- **Исходный текст**:
Осенью 1941 года Астафьев, добравшись до Красноярска, поступил в железнодорожный ФЗО, по окончании которого четыре месяца работал составителем поездов на станции Базиха. Осенью 1942 года он ушёл в армию, а уже весной 1943 года попал на передовую. Первое ранение Астафьев получил в лицо осенью 1943 года на Днепровском плацдарме. Тогда он сильно повредил глаз. 17 сентября 1944 года в Польше его ранили во второй раз, но уже в руку. Потом был госпиталь, откуда солдата направили в нестроевую часть. Там и состоялось его знакомство с будущей женой – Марией Семёновной Корякиной.
После демобилизации в октябре 1945 года Астафьев приехал на родину жены – в город Чусовой. Как позже писал Астафьев, «несколько лет я был рабочим на разных предприятиях, даже в горячий цех вагонного депо залез – чтобы побольше зарабатывать, так как жилось нам очень трудно и скудно. Одновременно учился в школе рабочей молодёжи, переутомился, изнурился и заболел» («Писатели России: Автобиографии современников», М., 1998).
В марте 1947 года у Астафьева родилась дочь, которая в начале сентября умерла от тяжёлой диспепсии. Вторая дочь, Ирина, появилась на свет в 1948 году. Ещё через два года родился сын Андрей.

- **Задания к упражнению**:
• a. Продублируйте без изменений фрагмент текста о жизни Астафьева: всё, начиная со слов «Осенью 1941 года» и вплоть до слов «Марией Семёновной Корякиной.».
• b. Представьте весь приведённый ниже листинг в виде JSON-списка строк, по одному элементу на каждую строку, опустив пустые строки. Изображения в ответ не включайте.

- **Исходные данные**:
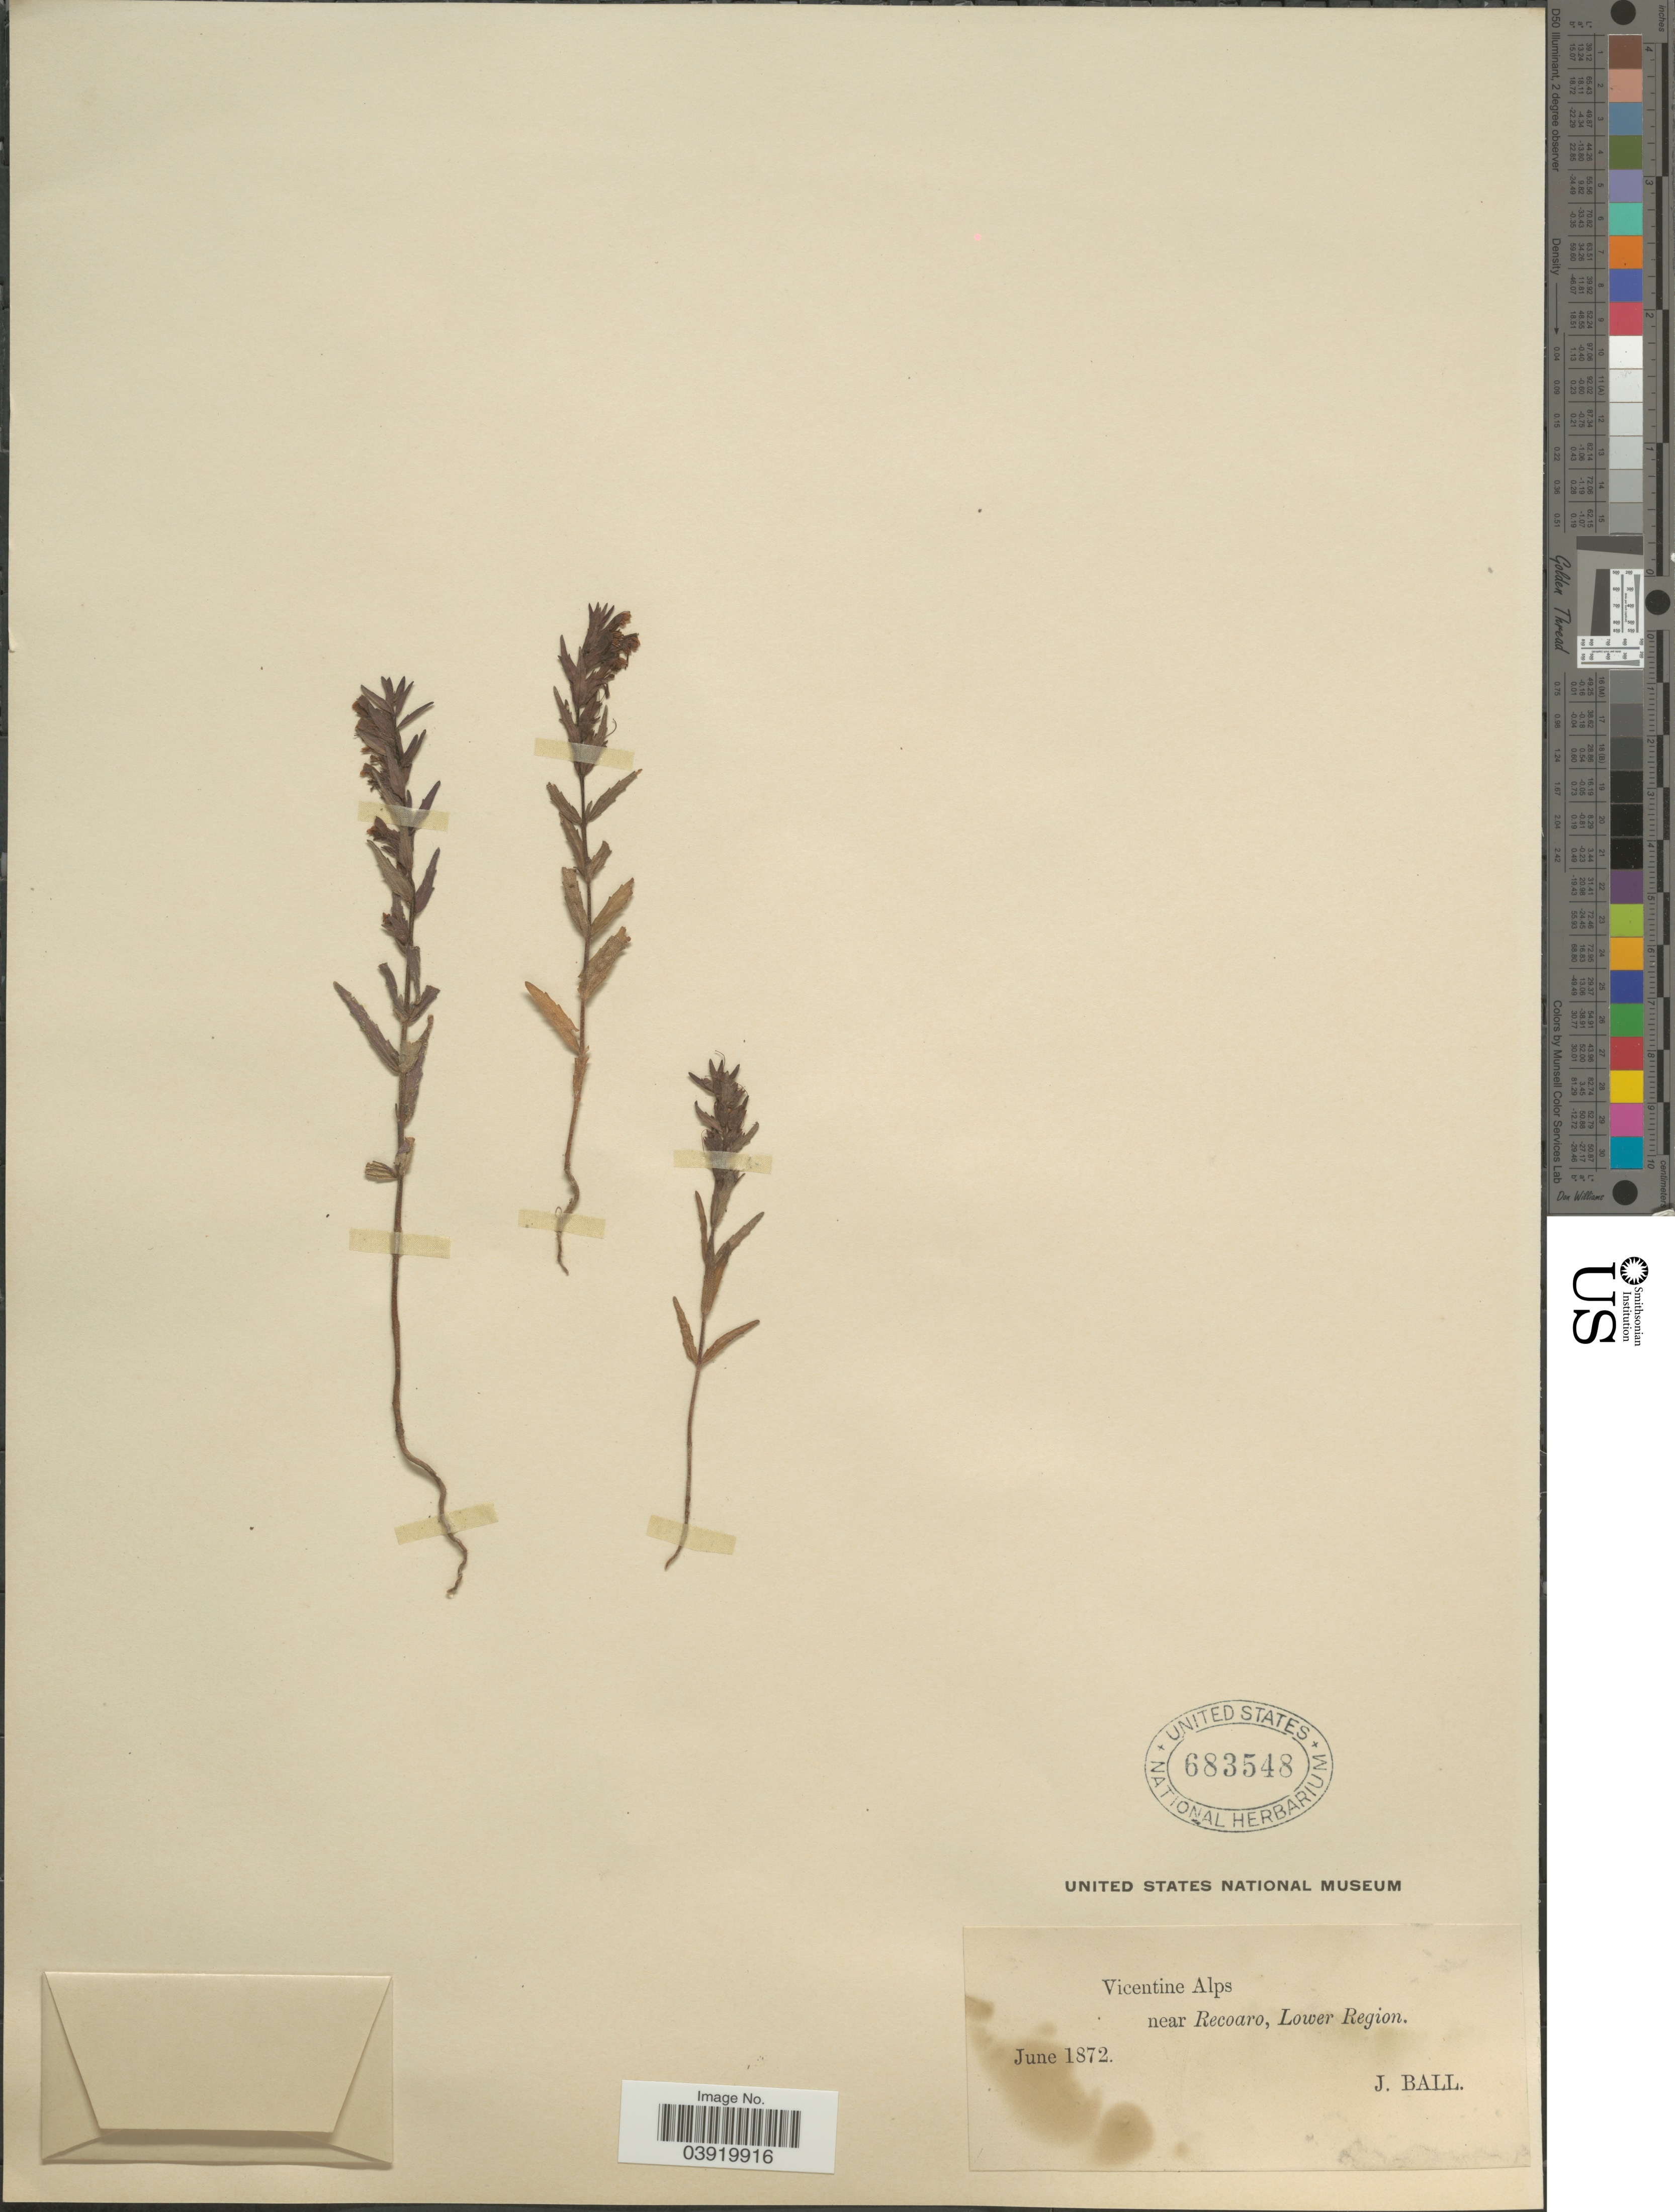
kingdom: Plantae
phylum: Tracheophyta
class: Magnoliopsida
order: Lamiales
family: Orobanchaceae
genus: Odontites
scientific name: Odontites sp.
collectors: J. Ball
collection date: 1872-06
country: Italy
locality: Vicentine Alps near Recoaro, Lower Region.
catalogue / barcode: US 683548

- **Ответы к заданиям**:
• a.
Осенью 1941 года Астафьев, добравшись до Красноярска, поступил в железнодорожный ФЗО, по окончании которого четыре месяца работал составителем поездов на станции Базиха. Осенью 1942 года он ушёл в армию, а уже весной 1943 года попал на передовую. Первое ранение Астафьев получил в лицо осенью 1943 года на Днепровском плацдарме. Тогда он сильно повредил глаз. 17 сентября 1944 года в Польше его ранили во второй раз, но уже в руку. Потом был госпиталь, откуда солдата направили в нестроевую часть. Там и состоялось его знакомство с будущей женой – Марией Семёновной Корякиной.

• b.
[
  "kingdom: Plantae",
  "phylum: Tracheophyta",
  "class: Magnoliopsida",
  "order: Lamiales",
  "family: Orobanchaceae",
  "genus: Odontites",
  "scientific name: Odontites sp.",
  "collectors: J. Ball",
  "collection date: 1872-06",
  "country: Italy",
  "locality: Vicentine Alps near Recoaro, Lower Region.",
  "catalogue / barcode: US 683548"
]